Entre controverse et instrumentalisation
Avner Ben-Amos
Le prix Israël, attribué aux artistes et scientifiques de renom de nationalité israélienne, est considéré comme l'une des plus prestigieuses « distinctions » du pays. Attribué depuis 1953, il a été utilisé pour promouvoir une certaine conception de la figure de l'intellectuel : celle d'un serviteur d'État susceptible d'être mobilisé par une émulation honorifique. Toutefois, et au fur et à mesure que ce qu'il est convenu d'appeler la société civile s'autonomise en Israël, cette récompense devient l'enjeu de vives controverses, des controverses révélatrices des rapports de force qui y structurent le champ intellectuel et politique.

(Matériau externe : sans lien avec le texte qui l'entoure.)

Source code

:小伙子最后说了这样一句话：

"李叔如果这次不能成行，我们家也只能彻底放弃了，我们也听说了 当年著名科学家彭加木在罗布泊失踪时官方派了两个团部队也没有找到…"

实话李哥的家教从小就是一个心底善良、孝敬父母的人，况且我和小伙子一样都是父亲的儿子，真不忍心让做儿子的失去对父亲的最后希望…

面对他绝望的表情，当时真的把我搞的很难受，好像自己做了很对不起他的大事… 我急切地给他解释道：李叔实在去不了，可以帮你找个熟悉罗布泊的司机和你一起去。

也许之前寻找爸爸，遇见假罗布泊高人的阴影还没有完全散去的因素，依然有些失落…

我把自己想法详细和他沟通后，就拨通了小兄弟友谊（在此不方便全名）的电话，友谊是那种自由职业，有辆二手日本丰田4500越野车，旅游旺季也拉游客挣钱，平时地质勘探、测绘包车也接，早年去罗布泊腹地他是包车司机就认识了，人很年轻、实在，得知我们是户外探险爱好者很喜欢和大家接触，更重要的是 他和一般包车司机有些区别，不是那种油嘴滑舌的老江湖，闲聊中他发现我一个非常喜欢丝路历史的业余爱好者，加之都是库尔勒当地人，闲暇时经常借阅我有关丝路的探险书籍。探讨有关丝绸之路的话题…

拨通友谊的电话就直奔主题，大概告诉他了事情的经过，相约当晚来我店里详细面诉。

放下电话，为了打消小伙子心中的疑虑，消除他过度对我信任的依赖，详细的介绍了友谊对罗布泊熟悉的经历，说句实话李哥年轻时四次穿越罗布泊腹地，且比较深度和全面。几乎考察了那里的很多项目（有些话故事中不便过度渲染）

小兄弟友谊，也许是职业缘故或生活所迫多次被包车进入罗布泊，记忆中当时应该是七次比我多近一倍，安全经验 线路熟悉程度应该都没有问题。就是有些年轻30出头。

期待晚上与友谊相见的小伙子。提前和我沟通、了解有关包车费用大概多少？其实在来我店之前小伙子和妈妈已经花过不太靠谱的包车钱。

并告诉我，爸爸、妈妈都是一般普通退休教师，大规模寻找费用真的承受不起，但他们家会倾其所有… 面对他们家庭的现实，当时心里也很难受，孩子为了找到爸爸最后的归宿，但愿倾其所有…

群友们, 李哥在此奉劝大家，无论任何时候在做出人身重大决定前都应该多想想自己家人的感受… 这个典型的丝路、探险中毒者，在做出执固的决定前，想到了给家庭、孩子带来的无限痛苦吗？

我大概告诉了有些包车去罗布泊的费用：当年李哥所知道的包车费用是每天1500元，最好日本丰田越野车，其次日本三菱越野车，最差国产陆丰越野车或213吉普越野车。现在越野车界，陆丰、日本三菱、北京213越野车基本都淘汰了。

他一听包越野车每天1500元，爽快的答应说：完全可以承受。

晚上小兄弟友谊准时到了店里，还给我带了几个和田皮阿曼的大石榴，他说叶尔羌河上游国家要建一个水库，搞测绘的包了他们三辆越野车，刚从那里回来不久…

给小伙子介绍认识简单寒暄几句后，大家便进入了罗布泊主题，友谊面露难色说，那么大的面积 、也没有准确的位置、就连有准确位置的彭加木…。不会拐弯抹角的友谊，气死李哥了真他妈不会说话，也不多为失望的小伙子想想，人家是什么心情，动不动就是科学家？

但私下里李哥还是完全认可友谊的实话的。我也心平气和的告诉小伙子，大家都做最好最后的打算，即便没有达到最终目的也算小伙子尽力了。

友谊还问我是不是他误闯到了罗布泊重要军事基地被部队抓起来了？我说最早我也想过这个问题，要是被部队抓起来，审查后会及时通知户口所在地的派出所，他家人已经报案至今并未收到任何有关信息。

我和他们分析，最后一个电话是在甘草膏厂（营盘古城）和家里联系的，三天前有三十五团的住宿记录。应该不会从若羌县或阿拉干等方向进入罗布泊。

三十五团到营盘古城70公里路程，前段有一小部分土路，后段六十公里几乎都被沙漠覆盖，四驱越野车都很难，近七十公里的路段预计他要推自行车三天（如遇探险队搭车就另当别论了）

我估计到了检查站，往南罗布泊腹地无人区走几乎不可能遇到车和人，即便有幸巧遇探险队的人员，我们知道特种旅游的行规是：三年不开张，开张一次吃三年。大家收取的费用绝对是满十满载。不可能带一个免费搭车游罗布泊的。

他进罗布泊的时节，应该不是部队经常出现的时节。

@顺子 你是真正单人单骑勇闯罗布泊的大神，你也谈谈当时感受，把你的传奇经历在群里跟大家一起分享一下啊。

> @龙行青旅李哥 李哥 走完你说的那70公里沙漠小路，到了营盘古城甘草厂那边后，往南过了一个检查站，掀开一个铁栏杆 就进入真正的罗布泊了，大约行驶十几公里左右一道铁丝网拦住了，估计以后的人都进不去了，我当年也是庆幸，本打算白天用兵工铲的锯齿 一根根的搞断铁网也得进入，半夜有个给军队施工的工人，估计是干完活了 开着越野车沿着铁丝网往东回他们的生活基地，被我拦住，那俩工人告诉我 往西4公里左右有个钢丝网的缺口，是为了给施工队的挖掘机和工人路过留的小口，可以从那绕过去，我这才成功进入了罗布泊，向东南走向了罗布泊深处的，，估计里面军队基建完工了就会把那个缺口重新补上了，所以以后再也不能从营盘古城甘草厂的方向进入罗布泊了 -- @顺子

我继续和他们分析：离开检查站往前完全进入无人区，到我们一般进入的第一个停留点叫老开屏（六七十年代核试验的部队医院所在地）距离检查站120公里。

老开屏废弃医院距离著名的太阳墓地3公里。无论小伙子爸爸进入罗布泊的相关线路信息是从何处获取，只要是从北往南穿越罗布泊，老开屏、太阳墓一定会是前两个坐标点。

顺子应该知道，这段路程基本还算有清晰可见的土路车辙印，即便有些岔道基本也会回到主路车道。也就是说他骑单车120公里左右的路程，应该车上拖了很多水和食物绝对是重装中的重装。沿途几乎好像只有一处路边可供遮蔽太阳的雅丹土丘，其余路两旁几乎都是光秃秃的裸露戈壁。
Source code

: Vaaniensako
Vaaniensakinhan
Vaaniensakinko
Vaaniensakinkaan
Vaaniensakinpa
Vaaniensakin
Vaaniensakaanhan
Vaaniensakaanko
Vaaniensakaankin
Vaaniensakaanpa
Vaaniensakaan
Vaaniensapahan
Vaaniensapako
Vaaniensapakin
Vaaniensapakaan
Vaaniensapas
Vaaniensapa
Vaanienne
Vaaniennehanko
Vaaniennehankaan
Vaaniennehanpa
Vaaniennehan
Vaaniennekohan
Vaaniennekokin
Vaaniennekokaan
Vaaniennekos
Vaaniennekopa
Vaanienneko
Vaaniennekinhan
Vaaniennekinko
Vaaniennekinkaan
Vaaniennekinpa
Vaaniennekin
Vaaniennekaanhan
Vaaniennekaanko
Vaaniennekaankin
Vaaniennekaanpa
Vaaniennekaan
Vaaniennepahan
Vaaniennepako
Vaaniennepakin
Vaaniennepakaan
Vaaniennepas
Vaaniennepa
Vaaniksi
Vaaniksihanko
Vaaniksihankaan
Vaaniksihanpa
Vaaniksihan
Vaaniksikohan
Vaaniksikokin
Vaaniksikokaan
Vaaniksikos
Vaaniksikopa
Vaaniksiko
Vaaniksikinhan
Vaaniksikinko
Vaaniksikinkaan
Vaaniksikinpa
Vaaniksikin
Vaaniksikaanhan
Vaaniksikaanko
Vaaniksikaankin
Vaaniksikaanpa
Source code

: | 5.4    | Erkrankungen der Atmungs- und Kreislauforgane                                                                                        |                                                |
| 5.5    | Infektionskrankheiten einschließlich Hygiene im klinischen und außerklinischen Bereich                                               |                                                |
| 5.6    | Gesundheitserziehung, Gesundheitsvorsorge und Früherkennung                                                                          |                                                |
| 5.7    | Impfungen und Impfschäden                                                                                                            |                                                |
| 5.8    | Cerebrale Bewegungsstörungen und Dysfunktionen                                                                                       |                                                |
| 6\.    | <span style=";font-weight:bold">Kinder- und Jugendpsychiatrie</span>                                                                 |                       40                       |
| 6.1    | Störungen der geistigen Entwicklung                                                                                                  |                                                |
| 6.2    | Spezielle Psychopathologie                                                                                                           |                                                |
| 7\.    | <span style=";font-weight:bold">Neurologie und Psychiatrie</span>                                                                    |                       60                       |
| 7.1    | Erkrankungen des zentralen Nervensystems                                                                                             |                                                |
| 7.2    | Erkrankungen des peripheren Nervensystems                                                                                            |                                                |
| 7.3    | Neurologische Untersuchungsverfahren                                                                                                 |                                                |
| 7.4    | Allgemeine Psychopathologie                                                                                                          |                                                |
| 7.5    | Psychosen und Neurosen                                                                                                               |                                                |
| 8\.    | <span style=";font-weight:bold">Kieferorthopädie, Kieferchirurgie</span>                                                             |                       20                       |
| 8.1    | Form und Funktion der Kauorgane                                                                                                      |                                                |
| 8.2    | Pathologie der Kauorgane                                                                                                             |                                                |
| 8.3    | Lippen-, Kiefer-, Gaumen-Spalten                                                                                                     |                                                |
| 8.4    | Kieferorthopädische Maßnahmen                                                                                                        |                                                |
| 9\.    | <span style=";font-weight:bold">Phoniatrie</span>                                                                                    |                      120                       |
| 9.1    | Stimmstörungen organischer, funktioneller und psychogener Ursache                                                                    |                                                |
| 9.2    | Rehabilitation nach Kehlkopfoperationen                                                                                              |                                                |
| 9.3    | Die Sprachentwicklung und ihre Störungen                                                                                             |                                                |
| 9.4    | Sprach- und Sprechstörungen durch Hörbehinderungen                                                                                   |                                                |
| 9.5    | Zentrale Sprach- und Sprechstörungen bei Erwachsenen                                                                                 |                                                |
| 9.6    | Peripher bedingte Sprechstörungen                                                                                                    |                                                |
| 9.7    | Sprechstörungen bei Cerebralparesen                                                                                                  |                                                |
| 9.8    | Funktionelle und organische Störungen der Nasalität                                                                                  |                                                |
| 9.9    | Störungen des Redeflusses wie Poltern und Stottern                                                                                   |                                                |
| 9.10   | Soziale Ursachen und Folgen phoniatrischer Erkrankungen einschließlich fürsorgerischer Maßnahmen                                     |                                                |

The Israel prize, attributed to renowned artists and scientists of Israeli nationality, is considered one of the country’s most prestigious “distinctions”. Attributed since 1953, the prize has been used to promote a certain conception of the figure of the intellectual as a servant of the State who is likely to be mobilised by competition for honours. Nevertheless, as what is commonly called civil society grew increasingly autonomous in Israel, this reward became the focus of sharp controversies that revealed the power relationships that underlie the intellectual and political field.